*Excerpted passage*
• • •

October 27, 2010 12:00 AM
MP Tim Farron has today welcomed the draft decision by the National Institute for Health and Clinical Excellence (NICE) to improve the treatment available to Alzheimer's patients in all stages of the disease.

MP Tim Farron has today welcomed the draft decision by the National Institute for Health and Clinical Excellence (NICE) to improve the treatment available to Alzheimer's patients in all stages of the disease.

South Lakes MP Tim Farron has today welcomed the draft decision by the National Institute for Health and Clinical Excellence (NICE) to improve the treatment available to Alzheimer's patients in all stages of the disease. The latest draft guidelines issued by NICE recommend that people with Alzheimer's should have unrestricted access to four available drug treatments on the NHS.

As an officer of the All Party Parliamentary Group on Dementia, Tim has supported the 'Access to drugs' campaign by the Alzheimer's Society. This contested the 2007 restriction of Alzheimer's drug treatments by NICE, when it claimed the drugs weren't cost effective, despite costing only £2.80 a day.

• • •

*Brief 1*
In the news item on the NICE Alzheimer's decision, what daily cost of the drugs is given?
*Brief 2*
Which organizations are named in the news item on the NICE Alzheimer's decision?
*Brief 3*
Proceed with the news item on Tim Farron and the NICE Alzheimer's decision, picking up right after its final sentence.

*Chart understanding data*
• • •

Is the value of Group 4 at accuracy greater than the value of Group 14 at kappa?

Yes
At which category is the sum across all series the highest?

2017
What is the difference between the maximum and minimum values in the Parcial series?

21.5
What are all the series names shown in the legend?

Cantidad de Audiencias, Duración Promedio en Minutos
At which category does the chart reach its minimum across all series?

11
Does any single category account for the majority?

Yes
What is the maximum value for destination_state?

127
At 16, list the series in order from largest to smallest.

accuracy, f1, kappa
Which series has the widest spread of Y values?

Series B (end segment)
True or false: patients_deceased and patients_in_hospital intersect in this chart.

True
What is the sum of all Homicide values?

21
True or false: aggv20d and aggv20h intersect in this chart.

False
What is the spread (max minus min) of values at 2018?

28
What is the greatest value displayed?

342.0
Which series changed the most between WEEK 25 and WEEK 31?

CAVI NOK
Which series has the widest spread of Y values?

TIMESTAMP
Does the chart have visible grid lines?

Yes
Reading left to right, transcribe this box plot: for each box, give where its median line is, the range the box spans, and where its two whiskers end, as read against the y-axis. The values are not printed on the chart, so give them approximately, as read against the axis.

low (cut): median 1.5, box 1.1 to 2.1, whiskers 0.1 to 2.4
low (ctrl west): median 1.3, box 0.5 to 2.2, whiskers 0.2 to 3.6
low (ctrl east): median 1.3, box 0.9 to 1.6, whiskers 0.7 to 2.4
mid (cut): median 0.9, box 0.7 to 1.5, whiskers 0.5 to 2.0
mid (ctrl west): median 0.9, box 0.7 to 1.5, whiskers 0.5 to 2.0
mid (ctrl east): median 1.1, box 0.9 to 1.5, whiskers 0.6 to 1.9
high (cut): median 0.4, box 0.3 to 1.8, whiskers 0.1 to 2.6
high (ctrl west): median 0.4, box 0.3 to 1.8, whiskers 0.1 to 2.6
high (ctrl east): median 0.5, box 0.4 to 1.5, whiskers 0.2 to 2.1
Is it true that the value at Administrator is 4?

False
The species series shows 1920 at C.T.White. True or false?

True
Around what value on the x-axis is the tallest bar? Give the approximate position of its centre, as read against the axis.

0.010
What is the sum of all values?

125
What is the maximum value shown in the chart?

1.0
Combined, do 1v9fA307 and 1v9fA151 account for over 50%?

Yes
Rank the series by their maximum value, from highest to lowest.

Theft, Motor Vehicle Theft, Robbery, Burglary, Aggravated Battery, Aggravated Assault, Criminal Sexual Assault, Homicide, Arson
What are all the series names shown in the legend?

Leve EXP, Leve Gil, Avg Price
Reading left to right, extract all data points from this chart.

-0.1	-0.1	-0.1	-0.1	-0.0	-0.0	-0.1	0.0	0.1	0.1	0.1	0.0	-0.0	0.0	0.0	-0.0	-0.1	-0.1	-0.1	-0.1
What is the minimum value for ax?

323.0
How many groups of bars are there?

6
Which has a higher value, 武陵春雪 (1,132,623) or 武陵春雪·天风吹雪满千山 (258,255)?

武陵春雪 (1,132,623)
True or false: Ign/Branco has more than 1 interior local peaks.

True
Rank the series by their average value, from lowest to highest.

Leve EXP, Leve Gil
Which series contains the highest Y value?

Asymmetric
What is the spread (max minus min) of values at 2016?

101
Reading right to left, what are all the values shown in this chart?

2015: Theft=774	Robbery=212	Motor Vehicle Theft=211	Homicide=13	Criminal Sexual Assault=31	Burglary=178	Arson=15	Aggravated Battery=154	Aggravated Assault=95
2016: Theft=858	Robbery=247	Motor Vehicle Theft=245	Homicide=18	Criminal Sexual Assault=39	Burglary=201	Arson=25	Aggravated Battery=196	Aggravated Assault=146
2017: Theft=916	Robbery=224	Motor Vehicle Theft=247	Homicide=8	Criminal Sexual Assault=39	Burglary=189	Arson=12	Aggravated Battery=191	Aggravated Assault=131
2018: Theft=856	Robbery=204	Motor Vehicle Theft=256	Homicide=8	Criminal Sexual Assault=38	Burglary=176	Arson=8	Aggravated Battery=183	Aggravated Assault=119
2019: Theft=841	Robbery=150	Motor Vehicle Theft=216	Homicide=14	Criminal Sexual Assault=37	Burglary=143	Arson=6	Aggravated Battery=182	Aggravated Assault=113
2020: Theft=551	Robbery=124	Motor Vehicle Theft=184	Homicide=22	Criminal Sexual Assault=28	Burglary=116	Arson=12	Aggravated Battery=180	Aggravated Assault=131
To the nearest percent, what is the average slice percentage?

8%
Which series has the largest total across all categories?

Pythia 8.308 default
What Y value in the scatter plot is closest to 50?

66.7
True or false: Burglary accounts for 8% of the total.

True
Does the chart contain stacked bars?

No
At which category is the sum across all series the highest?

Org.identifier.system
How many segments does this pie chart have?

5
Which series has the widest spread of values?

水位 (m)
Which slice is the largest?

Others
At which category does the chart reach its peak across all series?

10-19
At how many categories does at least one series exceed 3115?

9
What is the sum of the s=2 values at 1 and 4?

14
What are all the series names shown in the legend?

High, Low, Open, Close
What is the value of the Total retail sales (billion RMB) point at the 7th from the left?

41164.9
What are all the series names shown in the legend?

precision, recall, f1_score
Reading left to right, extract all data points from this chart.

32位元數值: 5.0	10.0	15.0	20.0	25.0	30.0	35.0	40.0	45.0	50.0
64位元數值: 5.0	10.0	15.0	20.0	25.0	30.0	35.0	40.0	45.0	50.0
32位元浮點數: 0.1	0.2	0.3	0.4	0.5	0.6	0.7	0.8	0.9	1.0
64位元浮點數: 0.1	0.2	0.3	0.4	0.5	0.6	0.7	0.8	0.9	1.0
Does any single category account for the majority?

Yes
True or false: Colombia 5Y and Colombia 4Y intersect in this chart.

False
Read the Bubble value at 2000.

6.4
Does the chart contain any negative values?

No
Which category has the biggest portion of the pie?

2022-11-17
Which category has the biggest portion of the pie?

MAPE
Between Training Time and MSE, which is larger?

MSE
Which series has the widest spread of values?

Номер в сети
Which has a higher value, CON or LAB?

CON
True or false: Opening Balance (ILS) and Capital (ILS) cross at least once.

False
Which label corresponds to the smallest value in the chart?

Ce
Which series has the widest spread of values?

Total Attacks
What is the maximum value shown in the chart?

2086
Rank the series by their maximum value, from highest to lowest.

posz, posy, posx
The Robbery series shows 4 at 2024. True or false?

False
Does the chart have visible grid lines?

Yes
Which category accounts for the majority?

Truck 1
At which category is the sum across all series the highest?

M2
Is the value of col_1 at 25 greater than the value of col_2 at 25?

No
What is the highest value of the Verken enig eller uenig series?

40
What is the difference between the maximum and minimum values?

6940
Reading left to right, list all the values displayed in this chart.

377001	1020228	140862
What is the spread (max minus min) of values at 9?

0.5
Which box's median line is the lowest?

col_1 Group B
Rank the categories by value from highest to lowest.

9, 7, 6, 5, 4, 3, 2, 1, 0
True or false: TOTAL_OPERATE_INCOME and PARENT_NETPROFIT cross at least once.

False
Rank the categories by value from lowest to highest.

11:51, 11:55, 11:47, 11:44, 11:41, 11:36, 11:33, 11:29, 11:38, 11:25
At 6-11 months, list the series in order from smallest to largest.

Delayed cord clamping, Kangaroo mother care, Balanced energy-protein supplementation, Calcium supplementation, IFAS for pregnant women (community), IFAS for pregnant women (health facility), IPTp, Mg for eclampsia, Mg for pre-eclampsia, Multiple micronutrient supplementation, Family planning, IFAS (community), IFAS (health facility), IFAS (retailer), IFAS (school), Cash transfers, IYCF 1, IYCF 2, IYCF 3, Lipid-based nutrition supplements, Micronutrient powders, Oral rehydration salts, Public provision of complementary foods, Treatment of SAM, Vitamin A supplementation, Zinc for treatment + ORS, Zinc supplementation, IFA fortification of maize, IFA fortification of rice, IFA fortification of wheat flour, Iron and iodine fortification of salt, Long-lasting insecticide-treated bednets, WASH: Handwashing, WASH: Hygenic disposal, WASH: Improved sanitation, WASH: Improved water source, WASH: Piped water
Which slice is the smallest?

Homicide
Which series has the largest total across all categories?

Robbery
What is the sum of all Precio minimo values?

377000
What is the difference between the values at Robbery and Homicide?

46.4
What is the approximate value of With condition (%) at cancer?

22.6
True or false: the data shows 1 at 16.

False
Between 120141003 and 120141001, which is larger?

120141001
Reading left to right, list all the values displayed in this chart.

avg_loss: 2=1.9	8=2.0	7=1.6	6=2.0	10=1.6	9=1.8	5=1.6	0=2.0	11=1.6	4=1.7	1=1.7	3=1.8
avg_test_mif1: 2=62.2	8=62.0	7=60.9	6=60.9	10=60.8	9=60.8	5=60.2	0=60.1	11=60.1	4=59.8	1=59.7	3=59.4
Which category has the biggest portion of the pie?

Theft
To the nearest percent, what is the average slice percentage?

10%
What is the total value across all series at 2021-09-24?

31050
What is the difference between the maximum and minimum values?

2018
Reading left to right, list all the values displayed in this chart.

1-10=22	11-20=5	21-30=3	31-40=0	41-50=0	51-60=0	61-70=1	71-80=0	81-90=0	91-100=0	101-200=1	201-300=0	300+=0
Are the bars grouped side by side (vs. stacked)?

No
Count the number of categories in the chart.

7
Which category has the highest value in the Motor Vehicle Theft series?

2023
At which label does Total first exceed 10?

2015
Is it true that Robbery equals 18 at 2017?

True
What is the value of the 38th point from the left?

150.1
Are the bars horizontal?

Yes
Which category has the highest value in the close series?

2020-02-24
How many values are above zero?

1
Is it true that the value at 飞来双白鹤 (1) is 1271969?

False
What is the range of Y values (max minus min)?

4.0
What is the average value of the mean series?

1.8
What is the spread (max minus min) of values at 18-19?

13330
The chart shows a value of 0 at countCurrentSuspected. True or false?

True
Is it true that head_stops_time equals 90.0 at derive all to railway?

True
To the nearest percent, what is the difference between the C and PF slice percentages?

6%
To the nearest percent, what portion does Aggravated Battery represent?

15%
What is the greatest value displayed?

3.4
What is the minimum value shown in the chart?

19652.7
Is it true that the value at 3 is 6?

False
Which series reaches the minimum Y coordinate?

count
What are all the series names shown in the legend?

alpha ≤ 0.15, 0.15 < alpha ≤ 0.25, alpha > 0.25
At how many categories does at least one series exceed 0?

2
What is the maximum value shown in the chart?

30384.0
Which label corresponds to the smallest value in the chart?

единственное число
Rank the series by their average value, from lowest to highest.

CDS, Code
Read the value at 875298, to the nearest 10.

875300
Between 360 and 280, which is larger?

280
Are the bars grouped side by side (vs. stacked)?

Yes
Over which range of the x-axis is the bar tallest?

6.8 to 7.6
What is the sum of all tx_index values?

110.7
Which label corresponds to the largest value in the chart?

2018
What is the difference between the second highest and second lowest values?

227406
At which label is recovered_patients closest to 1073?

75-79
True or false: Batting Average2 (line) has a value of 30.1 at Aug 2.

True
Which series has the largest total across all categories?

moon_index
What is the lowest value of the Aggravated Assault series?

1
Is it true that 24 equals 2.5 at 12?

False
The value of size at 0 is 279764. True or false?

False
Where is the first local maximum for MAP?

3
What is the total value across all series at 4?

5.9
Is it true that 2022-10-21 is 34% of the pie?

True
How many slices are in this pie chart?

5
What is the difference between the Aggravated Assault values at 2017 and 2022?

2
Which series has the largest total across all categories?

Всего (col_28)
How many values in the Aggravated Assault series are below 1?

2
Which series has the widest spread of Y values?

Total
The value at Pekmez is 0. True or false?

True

• • •

*Response 1*
£2.80 a day.

*Response 2*
The National Institute for Health and Clinical Excellence (NICE), the NHS, the All Party Parliamentary Group on Dementia, and the Alzheimer's Society.

*Response 3*
As a result, Tim has warmly welcomed NICE's reviewed proposals on the extension of Alzheimer's drug availability, as access to this medication will dramatically improve the quality of life of Alzheimer's patients.

Commenting, Tim said: "This is a great result for all involved in the 'Access to drugs' campaign and will have a hugely positive impact on the lives of those with Alzheimer's and their carers. The main priority now is to ensure that the recommendations are secured and upheld when a final decision is published at the end of the year."

Margaret Irving, Alzheimer's Society Lakes Area Manager, said: "The revised draft guidance by NICE is fantastic news for people living with Alzheimer's in Cumbria and is a victory for everyone who campaigned with Alzheimer's Society for full access to the drug treatments.

"If this guidance is issued, doctors will be able to prescribe treatments which are in the best interest of their patient. It will also be a strong incentive for GPs to diagnose Alzheimer's disease earlier and will hopefully encourage people who are worried about their memory to visit their doctor. Early diagnosis and intervention mean better choice and control in the support and care available.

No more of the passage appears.